A diferença entre compra e revenda subiu 28% na gasolina e 17% no diesel S-10. O maior impacto foi no diesel S-500, usado em veículos mais antigos, cuja margem cresceu mais de 103% apenas neste ano. Desde 2021, os reajustes acumulados chegam a 302% para o S-500, 115% para o S-10 e 90% para a gasolina, muito acima da inflação de 35%.
Especialistas apontam que tensões internacionais e receio de desabastecimento levam consumidores a aceitar valores mais altos.

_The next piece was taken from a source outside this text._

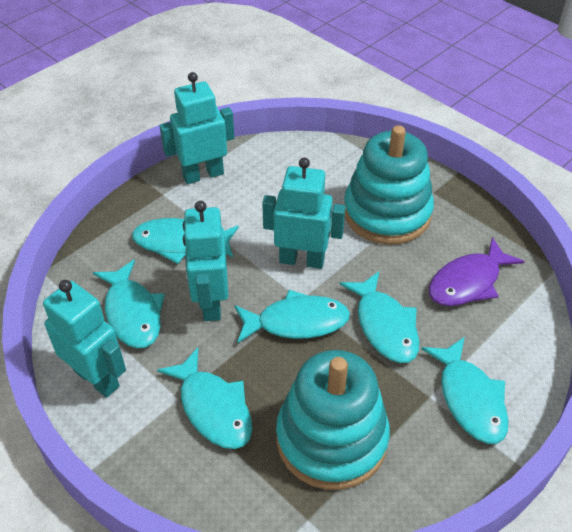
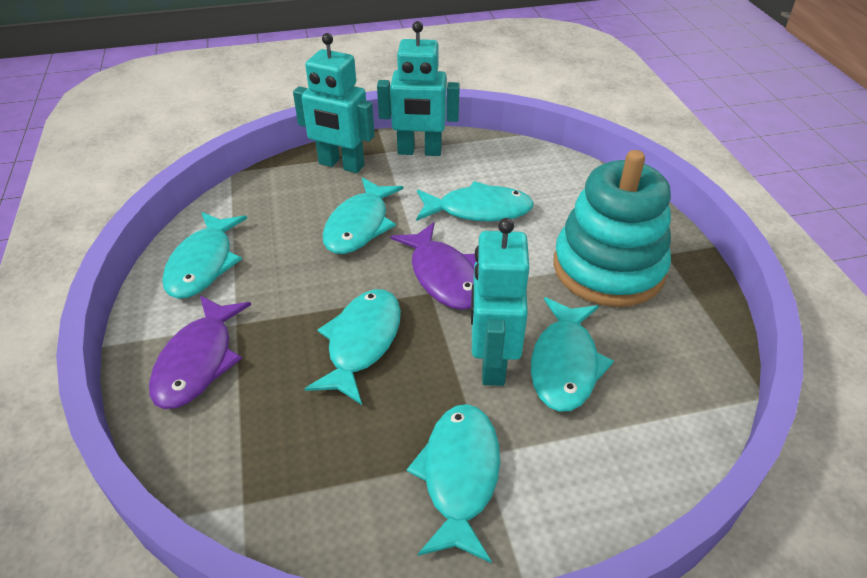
purple fish: 1 -> 2
turquoise robot: 4 -> 3
turquoise stacking toy: 2 -> 1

Já representantes do setor alegam que os custos operacionais, como fretes e importações, pressionam os preços.
O governo, preocupado com os efeitos eleitorais, acionou a ANP para fiscalizar práticas abusivas. Entre 16 e 20 de março, 154 agentes foram inspecionados em 12 estados, resultando em 11 autuações e nove interdições. A Vibra Energia, que detém 22% do mercado, foi multada após elevar o preço do diesel em R$ 1,06 por litro, enquanto seu custo subiu apenas R$ 0,03.
A nova Medida Provisória nº 1.340 prevê multas de até R$ 500 milhões para empresas que confirmarem abusos. O Planalto teme que a disparada neutralize o pacote de alívio, que zerou impostos e concedeu subsídios, mas ainda não conseguiu segurar os preços nas bombas.